OBJECTS AND SUMMARY OF THE INVENTION

[0018]It is an object of the present invention to provide a novel system and method for managing the risk for prospective real estate property buyers of an appreciation in the real estate market in which they intend to purchase a property without the need to make an immediate purchase in such market.

[0019]It is another object of the present invention to provide a payout to prospective real estate buyers that is structured as a tiered payment where the size of the various payment tiers and the tiered payment as a whole is determined by the actual deviation of the index of the real estate market in which they intend to purchase a property.

[0020]It is yet another object of the present invention to provide prospective real estate buyers with a payout upon purchase of a real estate property which would assist them in funding a down payment on the purchase of the property.

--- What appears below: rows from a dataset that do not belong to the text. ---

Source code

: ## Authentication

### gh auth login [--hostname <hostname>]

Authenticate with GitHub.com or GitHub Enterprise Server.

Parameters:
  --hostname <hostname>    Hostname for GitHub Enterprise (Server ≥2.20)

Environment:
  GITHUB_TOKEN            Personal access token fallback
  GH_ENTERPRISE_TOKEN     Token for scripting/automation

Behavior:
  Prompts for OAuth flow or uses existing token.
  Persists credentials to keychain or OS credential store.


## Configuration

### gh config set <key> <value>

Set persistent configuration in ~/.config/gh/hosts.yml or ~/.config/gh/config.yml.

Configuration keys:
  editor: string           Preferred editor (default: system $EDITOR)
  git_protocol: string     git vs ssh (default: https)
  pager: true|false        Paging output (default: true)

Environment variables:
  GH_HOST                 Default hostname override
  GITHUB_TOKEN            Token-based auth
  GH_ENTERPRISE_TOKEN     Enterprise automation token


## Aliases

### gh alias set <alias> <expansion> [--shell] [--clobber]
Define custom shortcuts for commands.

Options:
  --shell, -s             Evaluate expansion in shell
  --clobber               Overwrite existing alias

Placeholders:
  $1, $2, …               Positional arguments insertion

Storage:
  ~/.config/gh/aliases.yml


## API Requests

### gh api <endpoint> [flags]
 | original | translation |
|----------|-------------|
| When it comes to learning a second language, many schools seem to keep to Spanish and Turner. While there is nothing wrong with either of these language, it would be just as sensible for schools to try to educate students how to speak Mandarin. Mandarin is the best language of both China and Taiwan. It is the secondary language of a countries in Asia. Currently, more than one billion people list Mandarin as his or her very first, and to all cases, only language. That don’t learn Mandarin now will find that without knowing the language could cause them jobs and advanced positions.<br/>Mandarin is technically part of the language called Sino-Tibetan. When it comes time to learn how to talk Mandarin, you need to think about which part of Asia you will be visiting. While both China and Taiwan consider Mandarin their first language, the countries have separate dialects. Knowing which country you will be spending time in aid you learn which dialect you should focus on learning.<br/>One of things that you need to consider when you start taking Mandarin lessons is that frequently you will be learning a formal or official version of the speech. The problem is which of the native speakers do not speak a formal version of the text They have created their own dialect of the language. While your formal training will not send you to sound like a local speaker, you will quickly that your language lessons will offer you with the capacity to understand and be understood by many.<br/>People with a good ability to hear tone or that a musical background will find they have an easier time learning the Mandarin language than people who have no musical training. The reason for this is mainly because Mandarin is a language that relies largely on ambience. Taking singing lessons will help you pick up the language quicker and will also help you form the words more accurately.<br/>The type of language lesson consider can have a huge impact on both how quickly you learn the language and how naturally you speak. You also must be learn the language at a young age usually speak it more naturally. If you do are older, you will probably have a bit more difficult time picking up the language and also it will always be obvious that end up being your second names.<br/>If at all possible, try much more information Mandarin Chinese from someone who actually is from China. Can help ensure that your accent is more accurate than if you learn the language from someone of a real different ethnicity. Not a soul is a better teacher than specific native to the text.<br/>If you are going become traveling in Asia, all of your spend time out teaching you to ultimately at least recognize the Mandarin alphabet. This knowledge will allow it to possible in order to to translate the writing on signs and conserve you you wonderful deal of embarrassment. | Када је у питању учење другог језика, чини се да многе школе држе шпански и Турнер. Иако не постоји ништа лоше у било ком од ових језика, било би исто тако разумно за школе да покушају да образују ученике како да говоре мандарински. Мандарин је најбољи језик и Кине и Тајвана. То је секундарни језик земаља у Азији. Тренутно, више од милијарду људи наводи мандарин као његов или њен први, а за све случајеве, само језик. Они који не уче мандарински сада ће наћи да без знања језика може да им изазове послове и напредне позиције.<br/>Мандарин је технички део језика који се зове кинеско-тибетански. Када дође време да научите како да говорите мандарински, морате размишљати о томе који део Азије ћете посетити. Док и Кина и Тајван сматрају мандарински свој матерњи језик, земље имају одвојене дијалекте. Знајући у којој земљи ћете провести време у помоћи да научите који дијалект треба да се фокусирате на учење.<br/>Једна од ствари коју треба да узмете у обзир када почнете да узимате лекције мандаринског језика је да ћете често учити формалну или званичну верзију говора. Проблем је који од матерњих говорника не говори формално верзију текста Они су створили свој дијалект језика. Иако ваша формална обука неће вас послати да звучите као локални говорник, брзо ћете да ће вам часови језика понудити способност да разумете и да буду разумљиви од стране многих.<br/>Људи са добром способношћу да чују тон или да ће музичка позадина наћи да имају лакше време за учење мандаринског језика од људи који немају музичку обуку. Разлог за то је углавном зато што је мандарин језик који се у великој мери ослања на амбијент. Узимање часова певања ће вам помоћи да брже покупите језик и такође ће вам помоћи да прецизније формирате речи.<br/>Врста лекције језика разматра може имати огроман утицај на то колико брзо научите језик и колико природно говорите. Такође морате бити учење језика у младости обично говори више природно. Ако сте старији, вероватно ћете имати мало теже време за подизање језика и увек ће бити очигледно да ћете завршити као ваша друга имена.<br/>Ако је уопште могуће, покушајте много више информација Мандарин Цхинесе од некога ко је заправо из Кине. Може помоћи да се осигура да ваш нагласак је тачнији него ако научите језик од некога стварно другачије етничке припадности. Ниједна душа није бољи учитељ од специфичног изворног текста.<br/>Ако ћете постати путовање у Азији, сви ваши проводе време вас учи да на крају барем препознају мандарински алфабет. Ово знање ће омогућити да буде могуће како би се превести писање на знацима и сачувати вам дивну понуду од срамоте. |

[0021]These and other objectives are achieved by the present invention under which data is input into a computer system and the computer system is used to prepare a written contract, referred to as a Participatory Equity Appreciation Contract or a "PEAC," for a prospective real estate buyer (the "Beneficiary"). Pursuant to the terms of a PEAC, the beneficiary receives a payout (the "participatory payment"), in exchange for a fee, upon purchase of a property. The participatory payment is determined as a function of the change in the level of the real estate index of an area in which the property is located. In the preferred embodiment of the present invention, the beneficiary is only entitled to the participatory payment if the change occurred in the time since the contract was entered into until the earlier of: (i) the end of the term of the contract, or (ii) the time the beneficiary actually purchases a property in the area. Also, in the preferred embodiment, in case the beneficiary is entitled to a participatory payment at the end of the term of the contract but has not yet purchased a property, the beneficiary will only receive the participatory payment at the time of purchase of a property in such area.